"Moi, j'ai été pris en photo par Doisneau quand j'étais gamin, j'ai jamais vu la photo, j'aimerais vraiment la voir cette photo !" Il a dit ça comme ça. Naturellement. Spontanément. Sans fierté particulière. Sans éprouver aucunement le besoin d'appuyer sur le côté exceptionnel de la chose. Comme si c'était naturel d'être môme à Paris en ce temps-là et d'être pris en photo par Doisneau, parce que Doisneau passe par là. Vous le petit moineau de Paname, devenu, en un instant, photo de Doisneau. Il a dit "j'aimerais la voir" et pas "j'aimerais l'avoir". C'est tout le talent de l'homme. Tout en discrétion et en délicatesse.
Les bouquinistes sont gens modestes. Ils croisent la gloire mais ne s'en glorifient pas. Ils connaissent un paquet de gens célèbres mais célèbrent l'anonymat. Parfois, au détour d'une conversation, ou au coeur d'un repas, ils vont lâcher comme une confidence, un morceau de bravoure, mais sans bravade. Comme Jacky, l'ouvre-boîte de Pierre, qui raconte comment il a trouvé le thème de "Requiem pour un con" de Gainsbourg. Le grand Serge jouait dans le film Le Pacha de Georges Lautner. Jacky, à la demande de Gainsbourg, s'est mis à la batterie et très vite a sorti le truc. Gainsbourg a trouvé ça chouette. Mais la chanson "Requiem pour un con", signée Gainsbourg, n'a pas crédité Jacky, côté "musique". Dommage pour les droits d'auteur. Mais aujourd'hui comme hier, rien d'amer, dans les yeux bleus très clairs de Jacky.

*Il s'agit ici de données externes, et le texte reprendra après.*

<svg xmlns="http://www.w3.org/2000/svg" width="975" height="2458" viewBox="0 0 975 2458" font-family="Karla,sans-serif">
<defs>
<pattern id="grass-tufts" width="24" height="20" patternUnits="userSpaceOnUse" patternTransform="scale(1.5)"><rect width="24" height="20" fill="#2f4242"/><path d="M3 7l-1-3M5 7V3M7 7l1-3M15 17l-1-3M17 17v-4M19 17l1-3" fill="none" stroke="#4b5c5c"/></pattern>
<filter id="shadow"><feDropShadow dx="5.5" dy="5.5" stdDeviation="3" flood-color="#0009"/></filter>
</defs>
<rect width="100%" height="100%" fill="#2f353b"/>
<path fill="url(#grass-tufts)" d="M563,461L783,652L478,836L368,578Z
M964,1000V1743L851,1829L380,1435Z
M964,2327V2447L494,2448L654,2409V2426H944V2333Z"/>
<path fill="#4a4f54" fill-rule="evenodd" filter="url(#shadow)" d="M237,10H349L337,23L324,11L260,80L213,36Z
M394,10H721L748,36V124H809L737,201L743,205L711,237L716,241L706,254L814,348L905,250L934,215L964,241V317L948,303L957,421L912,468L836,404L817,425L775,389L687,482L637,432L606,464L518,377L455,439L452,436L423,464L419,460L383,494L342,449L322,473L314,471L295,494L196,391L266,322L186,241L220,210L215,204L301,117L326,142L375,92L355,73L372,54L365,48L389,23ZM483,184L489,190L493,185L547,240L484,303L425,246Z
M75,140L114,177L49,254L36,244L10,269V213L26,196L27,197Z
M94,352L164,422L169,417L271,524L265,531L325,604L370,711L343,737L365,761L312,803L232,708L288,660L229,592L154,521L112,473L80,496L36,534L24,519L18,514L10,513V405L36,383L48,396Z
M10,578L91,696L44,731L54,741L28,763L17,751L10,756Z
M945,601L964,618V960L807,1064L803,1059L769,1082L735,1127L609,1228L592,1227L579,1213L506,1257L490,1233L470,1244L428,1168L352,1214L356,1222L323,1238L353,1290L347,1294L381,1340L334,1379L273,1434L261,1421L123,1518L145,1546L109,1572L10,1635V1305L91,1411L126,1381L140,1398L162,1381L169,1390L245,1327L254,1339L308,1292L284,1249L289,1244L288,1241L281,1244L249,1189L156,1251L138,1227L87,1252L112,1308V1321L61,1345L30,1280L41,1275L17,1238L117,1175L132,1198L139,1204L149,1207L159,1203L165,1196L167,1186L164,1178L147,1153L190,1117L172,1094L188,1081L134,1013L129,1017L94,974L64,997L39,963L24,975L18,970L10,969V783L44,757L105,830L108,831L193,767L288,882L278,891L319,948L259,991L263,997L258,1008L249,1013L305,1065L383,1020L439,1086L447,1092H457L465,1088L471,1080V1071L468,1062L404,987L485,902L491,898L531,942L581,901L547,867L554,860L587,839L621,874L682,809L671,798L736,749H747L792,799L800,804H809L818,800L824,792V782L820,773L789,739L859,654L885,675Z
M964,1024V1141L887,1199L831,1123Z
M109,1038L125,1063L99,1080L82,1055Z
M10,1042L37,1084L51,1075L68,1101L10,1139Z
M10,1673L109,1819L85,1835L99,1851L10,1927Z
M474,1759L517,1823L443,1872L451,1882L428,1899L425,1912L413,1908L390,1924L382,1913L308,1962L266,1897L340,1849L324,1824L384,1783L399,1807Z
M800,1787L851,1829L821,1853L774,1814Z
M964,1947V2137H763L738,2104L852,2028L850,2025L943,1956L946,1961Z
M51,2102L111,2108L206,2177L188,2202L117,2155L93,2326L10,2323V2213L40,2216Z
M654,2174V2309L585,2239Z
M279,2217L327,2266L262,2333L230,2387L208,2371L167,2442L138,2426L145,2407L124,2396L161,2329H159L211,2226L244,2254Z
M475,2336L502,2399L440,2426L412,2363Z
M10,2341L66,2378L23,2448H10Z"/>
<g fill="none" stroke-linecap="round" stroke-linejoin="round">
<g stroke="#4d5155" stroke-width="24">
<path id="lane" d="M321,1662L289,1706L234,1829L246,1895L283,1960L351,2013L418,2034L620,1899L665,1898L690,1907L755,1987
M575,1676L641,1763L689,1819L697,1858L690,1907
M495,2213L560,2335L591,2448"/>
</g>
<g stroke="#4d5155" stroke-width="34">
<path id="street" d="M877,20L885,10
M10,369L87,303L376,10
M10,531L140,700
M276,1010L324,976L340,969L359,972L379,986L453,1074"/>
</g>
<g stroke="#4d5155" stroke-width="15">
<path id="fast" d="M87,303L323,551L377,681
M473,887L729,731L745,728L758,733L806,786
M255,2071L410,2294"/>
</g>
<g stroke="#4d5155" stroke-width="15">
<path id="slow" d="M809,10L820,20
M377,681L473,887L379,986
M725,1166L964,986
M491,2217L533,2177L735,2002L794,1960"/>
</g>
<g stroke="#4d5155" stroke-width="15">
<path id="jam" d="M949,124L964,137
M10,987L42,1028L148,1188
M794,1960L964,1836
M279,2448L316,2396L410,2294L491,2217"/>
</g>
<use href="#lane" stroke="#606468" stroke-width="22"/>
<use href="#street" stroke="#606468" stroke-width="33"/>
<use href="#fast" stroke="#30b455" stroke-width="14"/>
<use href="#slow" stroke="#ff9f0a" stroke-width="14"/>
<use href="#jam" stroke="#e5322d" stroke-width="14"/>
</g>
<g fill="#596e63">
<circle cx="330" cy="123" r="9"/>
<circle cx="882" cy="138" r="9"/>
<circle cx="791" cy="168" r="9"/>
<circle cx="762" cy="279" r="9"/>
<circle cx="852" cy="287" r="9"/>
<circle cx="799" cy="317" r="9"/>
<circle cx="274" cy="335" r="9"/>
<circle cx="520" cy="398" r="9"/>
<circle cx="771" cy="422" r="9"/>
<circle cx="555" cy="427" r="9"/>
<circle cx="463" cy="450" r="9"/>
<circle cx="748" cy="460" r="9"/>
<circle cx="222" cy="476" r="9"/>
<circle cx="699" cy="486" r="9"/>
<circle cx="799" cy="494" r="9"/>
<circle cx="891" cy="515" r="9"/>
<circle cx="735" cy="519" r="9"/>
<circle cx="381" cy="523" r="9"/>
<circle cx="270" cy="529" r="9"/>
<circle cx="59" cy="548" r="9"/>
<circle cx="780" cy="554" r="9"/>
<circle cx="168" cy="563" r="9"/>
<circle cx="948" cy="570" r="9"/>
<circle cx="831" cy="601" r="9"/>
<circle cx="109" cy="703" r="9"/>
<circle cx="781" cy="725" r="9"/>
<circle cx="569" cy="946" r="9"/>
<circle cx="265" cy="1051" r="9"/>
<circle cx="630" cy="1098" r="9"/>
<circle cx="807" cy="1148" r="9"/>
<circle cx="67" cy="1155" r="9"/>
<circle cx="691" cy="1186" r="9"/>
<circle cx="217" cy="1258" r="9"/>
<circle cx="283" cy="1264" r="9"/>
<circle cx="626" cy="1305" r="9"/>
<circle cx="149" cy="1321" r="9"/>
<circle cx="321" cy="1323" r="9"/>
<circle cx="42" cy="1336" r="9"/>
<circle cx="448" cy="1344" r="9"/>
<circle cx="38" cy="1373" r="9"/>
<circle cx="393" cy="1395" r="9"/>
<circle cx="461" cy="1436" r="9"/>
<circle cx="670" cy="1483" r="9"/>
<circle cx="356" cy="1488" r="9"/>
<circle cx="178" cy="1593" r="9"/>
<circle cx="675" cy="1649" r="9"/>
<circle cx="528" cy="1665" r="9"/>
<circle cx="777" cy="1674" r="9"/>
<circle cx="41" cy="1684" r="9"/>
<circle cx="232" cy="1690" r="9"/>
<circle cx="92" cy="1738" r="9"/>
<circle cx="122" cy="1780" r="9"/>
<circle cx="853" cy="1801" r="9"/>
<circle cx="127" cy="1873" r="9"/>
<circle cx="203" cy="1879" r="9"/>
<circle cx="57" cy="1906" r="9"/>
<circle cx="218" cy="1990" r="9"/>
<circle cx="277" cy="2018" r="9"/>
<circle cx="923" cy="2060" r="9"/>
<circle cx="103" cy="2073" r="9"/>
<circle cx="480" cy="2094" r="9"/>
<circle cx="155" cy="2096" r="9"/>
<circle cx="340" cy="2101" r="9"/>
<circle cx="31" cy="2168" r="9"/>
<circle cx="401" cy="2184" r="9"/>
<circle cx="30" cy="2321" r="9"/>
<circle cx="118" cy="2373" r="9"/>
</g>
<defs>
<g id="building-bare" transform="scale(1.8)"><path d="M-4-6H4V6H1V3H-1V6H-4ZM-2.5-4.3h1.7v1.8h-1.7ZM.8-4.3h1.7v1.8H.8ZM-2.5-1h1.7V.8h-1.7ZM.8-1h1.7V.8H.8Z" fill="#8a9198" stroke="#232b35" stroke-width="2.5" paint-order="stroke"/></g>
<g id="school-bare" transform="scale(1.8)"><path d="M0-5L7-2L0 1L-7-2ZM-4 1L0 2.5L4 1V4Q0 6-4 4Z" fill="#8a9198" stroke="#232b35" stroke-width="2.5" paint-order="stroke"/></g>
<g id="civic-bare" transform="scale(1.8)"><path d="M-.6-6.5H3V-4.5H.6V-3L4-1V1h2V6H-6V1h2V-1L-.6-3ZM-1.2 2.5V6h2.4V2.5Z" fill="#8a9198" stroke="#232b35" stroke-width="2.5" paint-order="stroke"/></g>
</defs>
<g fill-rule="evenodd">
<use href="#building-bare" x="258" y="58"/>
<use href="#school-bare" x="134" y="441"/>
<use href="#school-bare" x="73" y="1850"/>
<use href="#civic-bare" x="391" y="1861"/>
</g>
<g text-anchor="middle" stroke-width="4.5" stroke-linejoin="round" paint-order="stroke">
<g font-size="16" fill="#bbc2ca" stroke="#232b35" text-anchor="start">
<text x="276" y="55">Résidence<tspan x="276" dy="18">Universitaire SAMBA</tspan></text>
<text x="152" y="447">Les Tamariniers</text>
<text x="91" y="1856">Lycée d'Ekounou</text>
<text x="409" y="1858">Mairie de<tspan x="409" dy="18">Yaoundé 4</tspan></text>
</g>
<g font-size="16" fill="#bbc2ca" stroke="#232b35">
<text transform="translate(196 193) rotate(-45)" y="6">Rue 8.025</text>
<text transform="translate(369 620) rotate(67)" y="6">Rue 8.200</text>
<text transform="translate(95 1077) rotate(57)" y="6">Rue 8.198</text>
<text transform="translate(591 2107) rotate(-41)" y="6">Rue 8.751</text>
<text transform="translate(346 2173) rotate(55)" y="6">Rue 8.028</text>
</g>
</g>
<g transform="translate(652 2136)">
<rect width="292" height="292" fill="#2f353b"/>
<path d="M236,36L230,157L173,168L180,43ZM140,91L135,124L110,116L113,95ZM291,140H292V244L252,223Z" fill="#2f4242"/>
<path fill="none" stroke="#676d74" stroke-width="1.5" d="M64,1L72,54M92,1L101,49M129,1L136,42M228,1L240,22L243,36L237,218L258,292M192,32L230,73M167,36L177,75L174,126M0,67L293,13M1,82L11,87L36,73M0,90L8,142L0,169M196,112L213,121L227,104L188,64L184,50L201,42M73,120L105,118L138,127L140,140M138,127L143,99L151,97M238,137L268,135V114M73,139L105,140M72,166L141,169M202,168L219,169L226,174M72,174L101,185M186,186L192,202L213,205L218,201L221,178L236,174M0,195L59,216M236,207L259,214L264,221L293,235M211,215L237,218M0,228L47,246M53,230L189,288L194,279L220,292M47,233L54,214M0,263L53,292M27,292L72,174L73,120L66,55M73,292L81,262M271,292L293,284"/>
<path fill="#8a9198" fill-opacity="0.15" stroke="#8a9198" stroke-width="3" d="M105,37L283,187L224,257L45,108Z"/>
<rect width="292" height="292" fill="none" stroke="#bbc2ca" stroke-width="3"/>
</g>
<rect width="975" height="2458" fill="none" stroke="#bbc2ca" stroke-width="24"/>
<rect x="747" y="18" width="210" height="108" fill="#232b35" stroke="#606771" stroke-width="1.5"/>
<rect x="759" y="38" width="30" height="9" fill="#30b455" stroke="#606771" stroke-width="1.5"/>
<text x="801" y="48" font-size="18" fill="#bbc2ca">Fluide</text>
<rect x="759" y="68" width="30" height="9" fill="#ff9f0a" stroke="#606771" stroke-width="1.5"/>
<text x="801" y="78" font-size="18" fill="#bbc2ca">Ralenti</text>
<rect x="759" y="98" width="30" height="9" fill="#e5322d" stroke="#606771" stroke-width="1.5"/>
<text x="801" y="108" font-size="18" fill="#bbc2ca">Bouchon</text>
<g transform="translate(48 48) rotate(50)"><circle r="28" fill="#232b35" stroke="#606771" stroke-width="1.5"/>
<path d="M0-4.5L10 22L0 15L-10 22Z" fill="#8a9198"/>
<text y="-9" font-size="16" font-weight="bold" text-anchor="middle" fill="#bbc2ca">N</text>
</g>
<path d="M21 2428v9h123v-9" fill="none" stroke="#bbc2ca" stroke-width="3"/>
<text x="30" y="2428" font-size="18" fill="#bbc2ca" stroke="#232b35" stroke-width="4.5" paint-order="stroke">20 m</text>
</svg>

Une pensée pour mon père, ce soir. Mon père, né le 16 mai 1922. Je voulais acheter, hier, dimanche, un petit espace de trois lignes dans le journal pour dire" Bon anniversaire mon jardinier de père, 89 années cette année, et déjà 10 sous la terre." Mais je n'ai pas osé, j'ai eu peur que personne ne comprenne et j'ai gardé pour moi tout seul ma peine.